Саша засмеялся: как интересно!
Девка выдоила
– Дай-ка я дойну, - воскликнул дядя Baziley, вцепившись в сиську толстыми пальцами, потянул. Девка сморщилась. Василий Львович доил неумело, и Авдотья едва сдерживала крик боли. Молоко из соска полилось розоватое.
– Ну, будет, - дядя Baziley отпустил сиську. Авдотья спешно затянула шнурок. В глазах ее стояли слезы.
– Кружку-то надоил, - задумчиво пробормотал Василий Львович, разглядывая розовую пенку. Поднес кружку к губам. Кадык его задвигался.
– А-а-ах!
– на лице мусье Пушкина отразилось блаженство.
– Люблю молочко.
Ударил пустой кружкой по деревянной липкой столешнице. Облизался. Alexzander с нескрываемой завистью наблюдал за ним.
Гл. 10 В Лицее
Битый час Сашенька трясся в тарантасе, глядя на бритый затылок ваньки. Истомился. Да и грустно. Уже привык жить с дядей Baziley, с Кирюхой, видеть сладкое личико мусье Тургенева, столь часто приходящего в гости, что и понять нельзя - гость Александр Иванович, или домочадец. Кап! На новенький мундир с нашивкой "Его Императорского Величества Царскосельский Лицей". Смахнул Сашенька слезинку, вспомнил, как ходили с Василием Львовичем к портному, к Петровичу, как снимал Петрович с Сашеньки мерку, как пахло от Петровича махрой и селедкой. Вспомнил Сашенька и Элеонору, и свечку, которая горит в ночи.
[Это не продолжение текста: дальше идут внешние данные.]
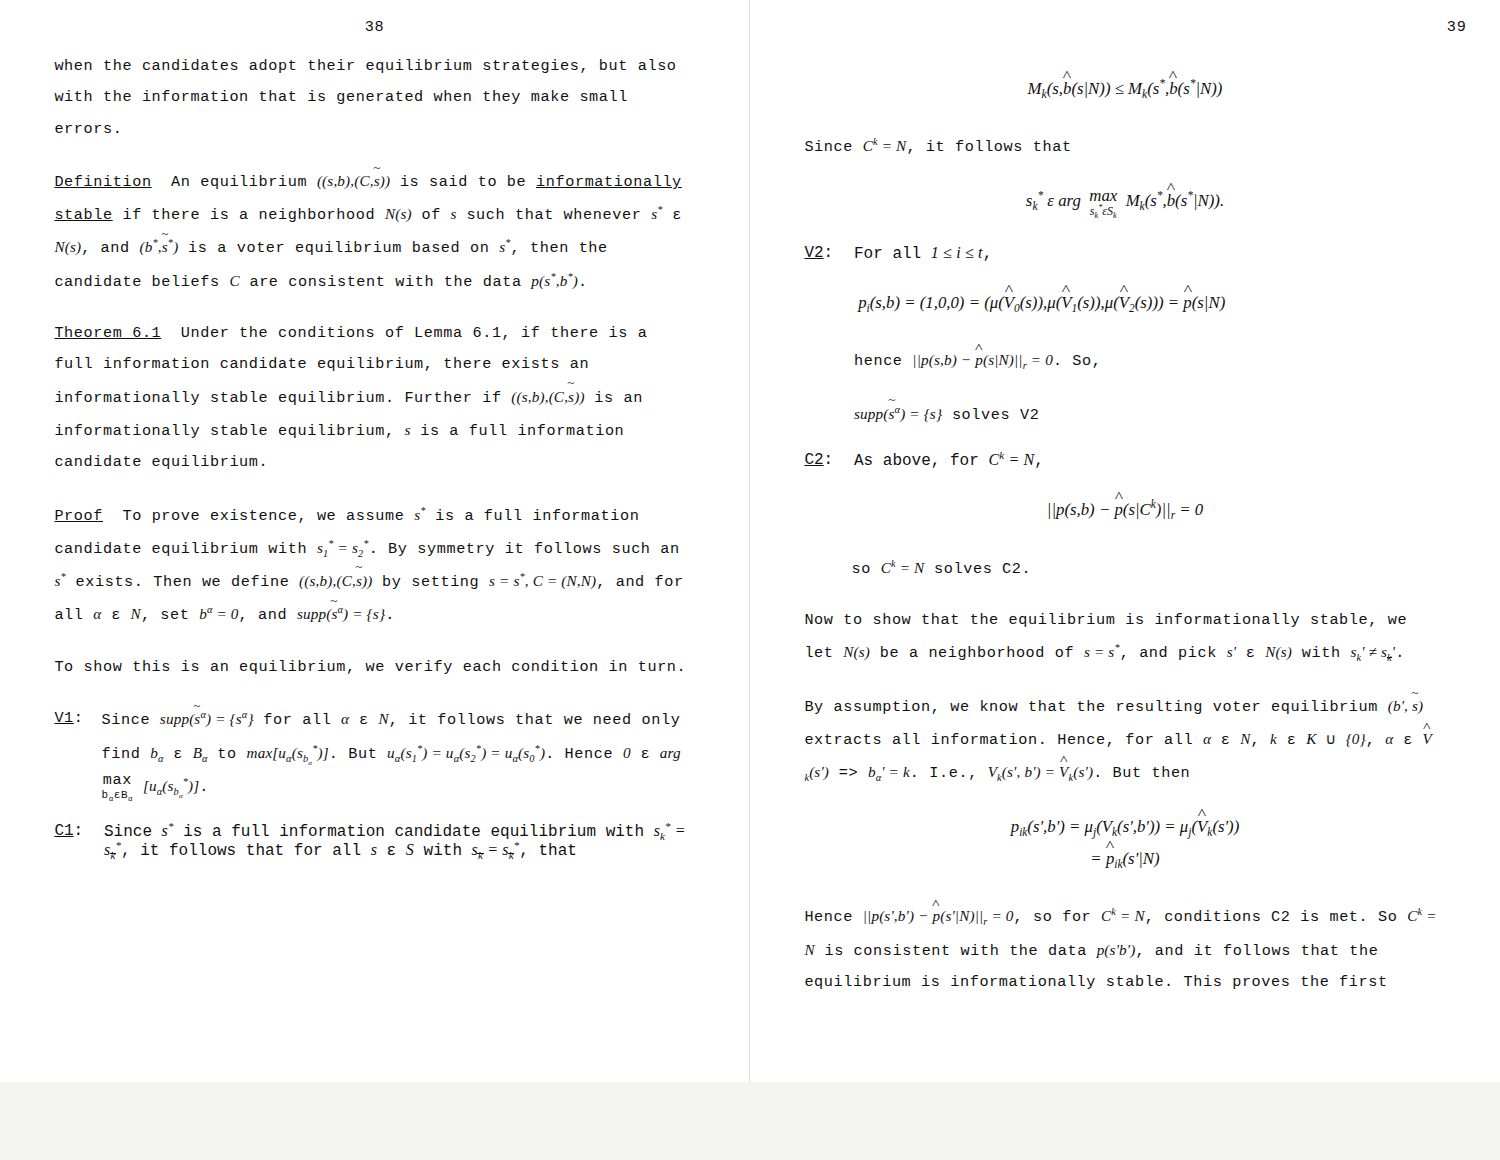38
when the candidates adopt their equilibrium strategies, but also with the information that is generated when they make small errors.
Definition An equilibrium ((s,b),(C,s)) is said to be informationally stable if there is a neighborhood N(s) of s such that whenever s* ε N(s), and (b*,s*) is a voter equilibrium based on s*, then the candidate beliefs C are consistent with the data p(s*,b*).
Theorem 6.1 Under the conditions of Lemma 6.1, if there is a full information candidate equilibrium, there exists an informationally stable equilibrium. Further if ((s,b),(C,s)) is an informationally stable equilibrium, s is a full information candidate equilibrium.
Proof To prove existence, we assume s* is a full information candidate equilibrium with s1* = s2*. By symmetry it follows such an s* exists. Then we define ((s,b),(C,s)) by setting s = s*, C = (N,N), and for all α ε N, set bα = 0, and supp(sα) = {s}.
To show this is an equilibrium, we verify each condition in turn.
V1: Since supp(sα) = {sα} for all α ε N, it follows that we need only find bα ε Bα to max[uα(sbα*)]. But uα(s1*) = uα(s2*) = uα(s0*). Hence 0 ε arg max bαεBα [uα(sbα*)].
C1: Since s* is a full information candidate equilibrium with sk* = sk*, it follows that for all s ε S with sk = sk*, that
39
Mk(s,b(s|N)) ≤ Mk(s*,b(s*|N))
Since Ck = N, it follows that
sk* ε arg max sk*εSk Mk(s*,b(s*|N)).
V2: For all 1 ≤ i ≤ t,
pi(s,b) = (1,0,0) = (μ(V0(s)),μ(V1(s)),μ(V2(s))) = p(s|N)
hence ||p(s,b) − p(s|N)||r = 0. So,
supp(sα) = {s} solves V2
C2: As above, for Ck = N,
||p(s,b) − p(s|Ck)||r = 0
so Ck = N solves C2.
Now to show that the equilibrium is informationally stable, we let N(s) be a neighborhood of s = s*, and pick s' ε N(s) with sk' ≠ sk'.
By assumption, we know that the resulting voter equilibrium (b', s) extracts all information. Hence, for all α ε N, k ε K ∪ {0}, α ε Vk(s') => bα' = k. I.e., Vk(s', b') = Vk(s'). But then
pik(s',b') = μj(Vk(s',b')) = μj(Vk(s'))
= pik(s'|N)
Hence ||p(s',b') − p(s'|N)||r = 0, so for Ck = N, conditions C2 is met. So Ck = N is consistent with the data p(s'b'), and it follows that the equilibrium is informationally stable. This proves the first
Что ждет его в Лицее? Что вообще такое Лицей? Прежде Сашенька об этом не задумывался, принимая на веру рассусоливания дяди Baziley. А ну, как соврал дядя Baziley, как тогда, насчет жопы, и вместо наук, тесного товарищества и службы Отечеству, ждет в Лицее Сашеньку нечто темное, страшное. Огромадный паук, например. Или бес.
Мальчик едва поборол искушение спрыгнуть с тарантаса на дорогу и побежать, куда глаза глядят.
– Приехали, барин. Эй, барин! Не спи! Приехали.
Сашенька вздрогнул, увидел склоненную рябую рожу.
– Приехали, - пробасил ванька.
Сашенька выглянул из тарантаса. Дорожка, посыпанная гравием, протянулась вдоль постриженных кустов сирени и акаций к серому сооружению из двух корпусов, соединенных кирпичной кишкой, в которой выгрызена арка. По дорожке к тарантасу спешила дама. Когда она приблизилась, Сашенька увидел, что у дамы трясется голова, как у деревянного щелкунчика.
– Тридцатый?
– Что?
– Вы-тридцатый?
– Я не знаю, мадам.
У дамы так сильно тряслась голова, что Сашенька удивился, почему она не отваливается.
– Возьмите ваши вещи и следуйте за мной.
Ванька помог Сашеньке водрузить на спину заплечный мешок. Чувствуя себя очень скверно, мальчик пошел вслед за дамой с трясущейся головой.
Сашенька сроду не видел столько мальчишек, собранных в одном месте, и оторопел, держа в руках мешок. На него смотрели.